The floor dimensions varied from 108 × 17 for three of the largest barracks to 16 × 16 for two guard-houses and 10 × 14 for two offices. The usual width was 17 feet. In almost all cases the height at the eaves was 7 feet, which with an ordinary pitch roof (apparently 10 feet at the ridgepole) would just allow comfortable head-room. The carpenter shop, though, to give space for handling lumber, was 65 × 28 × 9. The longer buildings were partitioned off into “cabbins” holding, like the rooms in the colleges, twenty men each.
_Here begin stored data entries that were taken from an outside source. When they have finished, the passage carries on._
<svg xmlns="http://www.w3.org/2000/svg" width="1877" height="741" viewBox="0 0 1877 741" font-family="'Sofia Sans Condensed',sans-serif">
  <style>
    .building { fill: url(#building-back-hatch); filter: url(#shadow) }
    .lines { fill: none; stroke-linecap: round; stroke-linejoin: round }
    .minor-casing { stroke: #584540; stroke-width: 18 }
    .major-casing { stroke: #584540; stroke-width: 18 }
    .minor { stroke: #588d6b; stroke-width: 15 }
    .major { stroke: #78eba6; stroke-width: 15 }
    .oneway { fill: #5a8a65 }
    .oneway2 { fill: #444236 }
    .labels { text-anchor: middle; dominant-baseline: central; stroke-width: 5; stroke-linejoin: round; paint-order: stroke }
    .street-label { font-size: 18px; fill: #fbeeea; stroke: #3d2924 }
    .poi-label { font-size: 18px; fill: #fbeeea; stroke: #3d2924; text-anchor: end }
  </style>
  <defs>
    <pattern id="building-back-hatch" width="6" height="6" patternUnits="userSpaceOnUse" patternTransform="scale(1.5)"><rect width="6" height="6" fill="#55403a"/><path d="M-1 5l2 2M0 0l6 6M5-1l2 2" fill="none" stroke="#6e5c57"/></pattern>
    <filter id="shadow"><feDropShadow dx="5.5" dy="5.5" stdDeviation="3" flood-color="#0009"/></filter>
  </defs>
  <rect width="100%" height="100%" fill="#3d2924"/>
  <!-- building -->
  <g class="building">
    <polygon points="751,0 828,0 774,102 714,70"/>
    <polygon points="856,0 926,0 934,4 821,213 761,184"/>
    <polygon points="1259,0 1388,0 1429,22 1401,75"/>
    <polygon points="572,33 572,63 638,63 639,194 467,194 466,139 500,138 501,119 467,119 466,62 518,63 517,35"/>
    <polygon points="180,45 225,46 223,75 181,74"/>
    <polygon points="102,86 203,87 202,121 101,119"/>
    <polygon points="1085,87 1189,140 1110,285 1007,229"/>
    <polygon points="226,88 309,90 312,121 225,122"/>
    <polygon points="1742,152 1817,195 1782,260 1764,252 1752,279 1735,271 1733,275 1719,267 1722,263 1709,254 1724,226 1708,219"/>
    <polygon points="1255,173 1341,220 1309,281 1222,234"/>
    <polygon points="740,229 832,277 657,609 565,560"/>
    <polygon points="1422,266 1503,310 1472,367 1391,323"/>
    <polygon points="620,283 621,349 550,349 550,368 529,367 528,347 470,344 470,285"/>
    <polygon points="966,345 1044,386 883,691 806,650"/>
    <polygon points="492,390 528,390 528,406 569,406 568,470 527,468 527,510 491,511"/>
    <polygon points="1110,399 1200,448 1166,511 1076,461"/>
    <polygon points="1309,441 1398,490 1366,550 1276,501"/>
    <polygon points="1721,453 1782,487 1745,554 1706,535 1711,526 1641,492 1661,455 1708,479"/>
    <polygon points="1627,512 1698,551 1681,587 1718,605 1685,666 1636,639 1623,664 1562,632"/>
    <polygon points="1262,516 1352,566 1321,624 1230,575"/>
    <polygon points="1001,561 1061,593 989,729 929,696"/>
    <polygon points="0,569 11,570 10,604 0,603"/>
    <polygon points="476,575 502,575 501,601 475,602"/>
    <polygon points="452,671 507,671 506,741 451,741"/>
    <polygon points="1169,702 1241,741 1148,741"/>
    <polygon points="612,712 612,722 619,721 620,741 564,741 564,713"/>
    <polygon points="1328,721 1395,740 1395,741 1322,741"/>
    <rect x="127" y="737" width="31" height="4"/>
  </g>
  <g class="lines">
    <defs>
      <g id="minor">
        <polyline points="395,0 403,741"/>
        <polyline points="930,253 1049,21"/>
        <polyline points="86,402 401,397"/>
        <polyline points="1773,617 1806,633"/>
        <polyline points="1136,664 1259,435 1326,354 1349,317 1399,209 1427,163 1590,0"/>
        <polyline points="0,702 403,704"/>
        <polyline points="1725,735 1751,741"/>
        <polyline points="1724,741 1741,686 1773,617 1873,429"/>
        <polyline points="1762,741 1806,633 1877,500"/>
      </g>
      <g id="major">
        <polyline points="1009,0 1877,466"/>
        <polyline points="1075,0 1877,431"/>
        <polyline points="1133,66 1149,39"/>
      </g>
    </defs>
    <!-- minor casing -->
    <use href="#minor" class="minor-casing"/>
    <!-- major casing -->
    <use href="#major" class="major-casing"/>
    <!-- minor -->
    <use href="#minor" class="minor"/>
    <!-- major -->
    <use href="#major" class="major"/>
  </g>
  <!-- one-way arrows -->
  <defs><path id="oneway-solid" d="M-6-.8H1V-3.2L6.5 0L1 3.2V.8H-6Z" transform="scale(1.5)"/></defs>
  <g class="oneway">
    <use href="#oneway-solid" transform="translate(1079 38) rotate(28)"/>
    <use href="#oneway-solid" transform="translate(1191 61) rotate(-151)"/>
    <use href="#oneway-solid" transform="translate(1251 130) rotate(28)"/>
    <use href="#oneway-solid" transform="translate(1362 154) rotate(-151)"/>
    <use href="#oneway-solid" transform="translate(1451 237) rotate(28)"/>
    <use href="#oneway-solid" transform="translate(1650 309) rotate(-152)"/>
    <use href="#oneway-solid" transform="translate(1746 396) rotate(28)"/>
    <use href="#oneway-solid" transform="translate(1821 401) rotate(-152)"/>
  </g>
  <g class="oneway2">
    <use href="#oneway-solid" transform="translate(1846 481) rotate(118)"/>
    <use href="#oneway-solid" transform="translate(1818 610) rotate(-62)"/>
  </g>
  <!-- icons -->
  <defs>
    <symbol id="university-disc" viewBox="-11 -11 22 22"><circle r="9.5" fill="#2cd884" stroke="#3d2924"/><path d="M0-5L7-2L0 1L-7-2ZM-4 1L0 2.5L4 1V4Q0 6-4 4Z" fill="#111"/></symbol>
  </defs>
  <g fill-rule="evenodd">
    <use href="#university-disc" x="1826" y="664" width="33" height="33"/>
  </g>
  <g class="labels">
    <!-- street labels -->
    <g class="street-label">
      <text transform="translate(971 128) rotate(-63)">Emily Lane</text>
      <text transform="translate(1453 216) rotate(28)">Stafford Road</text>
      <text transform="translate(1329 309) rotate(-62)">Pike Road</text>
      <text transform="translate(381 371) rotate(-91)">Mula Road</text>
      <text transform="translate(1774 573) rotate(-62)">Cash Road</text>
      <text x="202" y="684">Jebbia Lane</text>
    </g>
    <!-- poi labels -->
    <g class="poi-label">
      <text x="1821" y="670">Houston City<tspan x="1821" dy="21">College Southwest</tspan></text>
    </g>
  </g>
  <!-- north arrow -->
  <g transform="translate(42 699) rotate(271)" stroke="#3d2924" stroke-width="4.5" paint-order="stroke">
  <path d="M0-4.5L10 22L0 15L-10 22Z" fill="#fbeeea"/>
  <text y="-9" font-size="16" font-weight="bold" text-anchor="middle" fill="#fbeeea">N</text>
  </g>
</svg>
Most of them appear to have had chimneys and fireplaces—a highly desirable addition, as the windows seem to have been mere holes.[1] Only in a very few cases are “glass windows” mentioned, and then with evident pride. Besides the special constructions there were “also three Barns maid in to Barracks Two Store [storeys] high about 35 by 30 feet Big.”
Through the diary of James Stevens,[2] a carpenter of Andover, we can follow in considerable detail the erection of this sudden addition to the real estate of Cambridge and Harvard. On October 6, 1775, he notes, “this morning I entered the Carpenters works.” On the
- ↑ Two years later, a Hessian prisoner quartered on Winter Hill wrote: “These barracks have been erected without foundations, and with bare boards, through which, from above, below, and all around, drive in the wind, the rain and the snow. They have no windows, only holes.” Letter of December 18, 1777. Schlözer, Briefwechsel, Part IV, Book xxiv, 376.
- ↑ Essex Institute Collections, xlviii, 41 ſſ.